Here's one on ebay- http://www.ebay.com/itm/rare-ho-sca...469676?pt=Model_RR_Trains&hash=item3f21d3d22c


----------



## slotcarman12078 (Oct 3, 2008)

Those generally go for big bux! They were a very short run, and if I recall correctly, most were pulled off the Dept. store and hobby store shelves due to trademark issues with McD's. The bulk of the model kit is available as a Freezee Queen, but you'd have to make your own golden arches and sign. Sadly, only one is listed on the bay right now, and by a seller we all love to hate, and it's IMHO way over priced. If the McD's is a must have, I'd bite the bullet and try for the one Harold posted up. The last new in box Lifelike kit sold for over 172.00 shipped! 


Here's an alternative kit: http://www.ebay.com/itm/HO-Scale-Mc...889400?pt=Model_RR_Trains&hash=item5aedd00438

and http://www.ebay.com/itm/3634-Vollme...216592?pt=Model_RR_Trains&hash=item4d08a07a50

Be forewarned with this one!!!!!! http://www.ebay.com/itm/McDonalds-H...151266?pt=Model_RR_Trains&hash=item460c8b1162 
This one is not HO scenery. It's a ceramic light up. It might be close to scale, but the listing is rather deceptive by the pix.


----------



## adiaz (Nov 26, 2012)

I saw the Life-like one on ebay. It has a hole in the base in ther interior and missing umbrella stand. Not in good shape.
The Vollemer models are too modern in building style. I am looking fot the 50's 60's style bulding.
The ceramic well it's ceramic, right era, just not quite right in scale. And did I say it's ceramic? LOL

Has to be a Life-Like "Buildems" Mcdonalds.

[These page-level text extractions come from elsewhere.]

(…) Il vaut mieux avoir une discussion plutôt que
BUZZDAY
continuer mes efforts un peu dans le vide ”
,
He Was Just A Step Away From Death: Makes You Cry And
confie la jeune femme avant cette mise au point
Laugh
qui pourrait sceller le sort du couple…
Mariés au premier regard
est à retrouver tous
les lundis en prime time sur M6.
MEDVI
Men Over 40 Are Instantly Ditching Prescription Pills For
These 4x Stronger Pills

Don't give up keep looking!


----------



## Bill Hall (Jan 6, 2007)

Nice to know we can still be of service.


----------



## Super Coupe (Feb 16, 2010)

How bout this?
http://www.ebay.com/itm/ws/eBayISAP...1365&item=390455381365&lgeo=1&vectorid=229466


----------



## Super Coupe (Feb 16, 2010)

Cancel last transmission,they lied.
>Tom<


----------



## sethndaddy (Dec 4, 2004)

I'll help you find it..........Look on ebay. Last one sold for about 169.00. good luck


----------



## Super Coupe (Feb 16, 2010)

http://www.ebay.com/itm/rare-ho-sca...469676?pt=Model_RR_Trains&hash=item3f21d3d22c


----------